(Dados de texto extraídos da página)
==*==

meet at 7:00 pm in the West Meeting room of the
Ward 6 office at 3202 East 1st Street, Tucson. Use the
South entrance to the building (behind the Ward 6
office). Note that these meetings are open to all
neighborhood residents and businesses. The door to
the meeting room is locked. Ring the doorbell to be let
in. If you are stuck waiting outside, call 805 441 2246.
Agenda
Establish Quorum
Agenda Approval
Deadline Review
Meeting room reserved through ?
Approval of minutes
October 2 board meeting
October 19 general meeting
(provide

==*==

Reproduza fielmente todas as linhas dos registros acima, na mesma ordem e sem qualquer alteração.

meet at 7:00 pm in the West Meeting room of the
Ward 6 office at 3202 East 1st Street, Tucson. Use the
South entrance to the building (behind the Ward 6
office). Note that these meetings are open to all
neighborhood residents and businesses. The door to
the meeting room is locked. Ring the doorbell to be let
in. If you are stuck waiting outside, call 805 441 2246.
Agenda
Establish Quorum
Agenda Approval
Deadline Review
Meeting room reserved through ?
Approval of minutes
October 2 board meeting
October 19 general meeting
(provide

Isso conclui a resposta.